Roman Catholic prelate

Domingo de Oña, O. de M. or Pedro de Oña (1560 – 13 October 1626) was a Roman Catholic prelate who served as Bishop of Gaeta (1605–1626)
and Bishop of Coro (1601–1605).

==Biography==
Domingo de Oña was born in Burgos, Spain in 1560 and ordained a priest in the Order of the Blessed Virgin Mary of Mercy.
On 27 August 1601, he was appointed during the papacy of Pope Clement VIII as Bishop of Coro.
On 9 December 1601, he was consecrated bishop by Domenico Ginnasi, Archbishop of Manfredonia.
On 27 June 1605, he was appointed during the papacy of Pope Paul V as Bishop of Gaeta.
He served as Bishop of Gaeta until his death on 13 October 1626.

§ WORK TASK:
Copy the entire text about Domingo de Oña word for word.

Stored records:

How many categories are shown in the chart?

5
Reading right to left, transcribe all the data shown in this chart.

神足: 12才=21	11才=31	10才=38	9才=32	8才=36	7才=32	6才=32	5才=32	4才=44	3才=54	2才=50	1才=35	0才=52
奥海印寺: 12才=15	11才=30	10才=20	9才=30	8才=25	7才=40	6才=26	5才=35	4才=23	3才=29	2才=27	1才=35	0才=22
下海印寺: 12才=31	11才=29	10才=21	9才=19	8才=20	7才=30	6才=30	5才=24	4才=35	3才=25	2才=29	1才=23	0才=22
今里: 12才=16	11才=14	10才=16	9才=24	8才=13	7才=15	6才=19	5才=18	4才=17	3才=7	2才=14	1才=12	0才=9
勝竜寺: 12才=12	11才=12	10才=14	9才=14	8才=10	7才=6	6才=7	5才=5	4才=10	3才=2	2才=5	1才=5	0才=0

§ RESPONSE TO THIS TASK:
Roman Catholic prelate

Domingo de Oña, O. de M. or Pedro de Oña (1560 – 13 October 1626) was a Roman Catholic prelate who served as Bishop of Gaeta (1605–1626)
and Bishop of Coro (1601–1605).

==Biography==
Domingo de Oña was born in Burgos, Spain in 1560 and ordained a priest in the Order of the Blessed Virgin Mary of Mercy.
On 27 August 1601, he was appointed during the papacy of Pope Clement VIII as Bishop of Coro.
On 9 December 1601, he was consecrated bishop by Domenico Ginnasi, Archbishop of Manfredonia.
On 27 June 1605, he was appointed during the papacy of Pope Paul V as Bishop of Gaeta.
He served as Bishop of Gaeta until his death on 13 October 1626.